Output of nft list ruleset

    chain SM-GN-EGRESS-NS {
        # match-set SM-GN-J3JGDJY5EHAINM244WDEGL64S src mark and 0xc0000 == 0xc0000 counter packets 0 bytes 0 snat to 242.0.255.252
    }

Output from iptables list (you can see the packet count of 4). Our e2e test cases are passing too.

Chain SM-GN-EGRESS-NS (1 references)
num   pkts bytes target     prot opt in     out     source               destination         
1        4   240 SNAT       all  --  *      *       0.0.0.0/0            0.0.0.0/0            match-set SM-GN-J3JGDJY5EHAINM244WDEGL64S src mark match 0xc0000/0xc0000 to:242.0.255.252

In the following link, it is mentioned that Whatever nft displays back here is only for the display and mustn't be taken as the actual rules. Along with this, it also mentions the following

While there's no automatic translation [available](https://manpages.debian.org/nft.8#EXTENSION_HEADER_EXPRESSIONS) currently for -m tcpmss --mss , the feature is available: tcp option maxseg size which can be used either as an expression (the equivalent of the match -m tcpmss --mss) or with set as a statement (the equivalent of the target -j TCPMSS).

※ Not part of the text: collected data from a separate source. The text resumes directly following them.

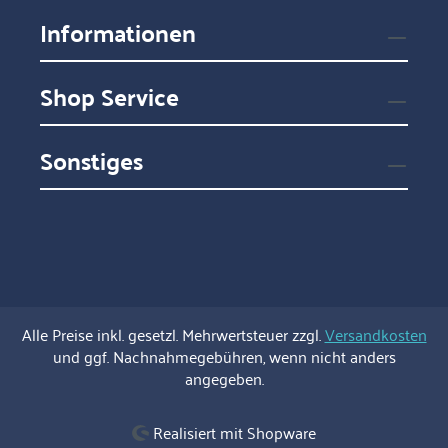
Informationen
Shop Service
Sonstiges
Alle Preise inkl. gesetzl. Mehrwertsteuer zzgl.
Versandkosten
und ggf. Nachnahmegebühren, wenn nicht anders
angegeben.
Realisiert mit Shopware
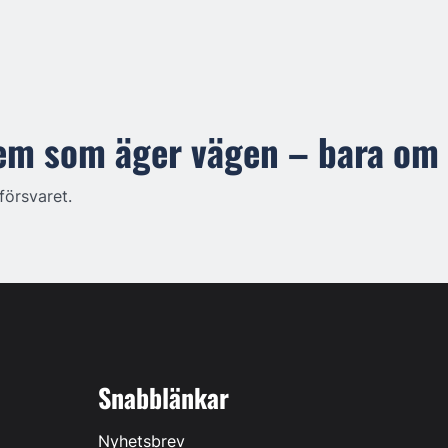
em som äger vägen – bara om
försvaret.
Snabblänkar
Nyhetsbrev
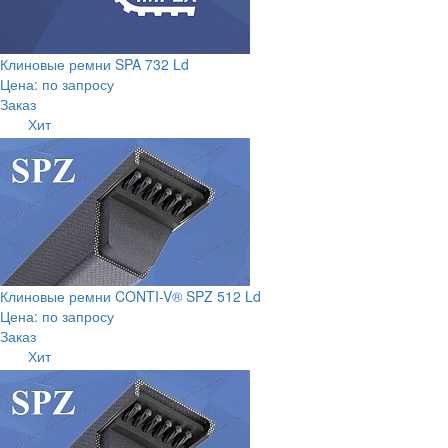
Клиновые ремни SPA 732 Ld
Цена: по запросу
Заказ
Хит
Клиновые ремни CONTI-V® SPZ 512 Ld
Цена: по запросу
Заказ
Хит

Below would be the result of such translation (and might be in the future once the translation engine is improved):
yboaron commented 2 years ago

I checked (OCP on OSP env) iptables counters with route-agent image including the SUBMARINER_LOCALCIDRS ipset fix [1].

The counters values of the outbound iptables rule seem to be growing when I'm trying to curl IP address from remote cidrs range, though match-set on relevant nft rule is still commented out [2].

Do you think pmtu rule is being applied?

[1] https://github.com/submariner-io/submariner/pull/1805 [2]

        chain SUBMARINER-POSTROUTING { # handle 21
                meta l4proto tcp # match-set SUBMARINER-LOCALCIDRS src # match-set SUBMARINER-REMOTECIDRS dst tcp flags & (syn|rst) == syn counter packets 74 bytes 4440 tcp option maxseg size set rt mtu # handle 36
                meta l4proto tcp # match-set SUBMARINER-REMOTECIDRS src # match-set SUBMARINER-LOCALCIDRS dst tcp flags & (syn|rst) == syn counter packets 20 bytes 1200 tcp option maxseg size set rt mtu # handle 37
        }
}
sridhargaddam commented 2 years ago

The counters values of the outbound iptables rule seem to be growing when I'm trying to curl IP address from remote cidrs range, though match-set on relevant nft rule is still commented out [2]. Do you think pmtu rule is being applied?

When a rule has multiple match expressions and an action, sometimes one of the match expressions might be commented out. The counters are one way for us to know if the rule is getting applied (even partially). Please check if e2e is passing.

skitt commented 2 years ago

This is only partially fixed, reopening.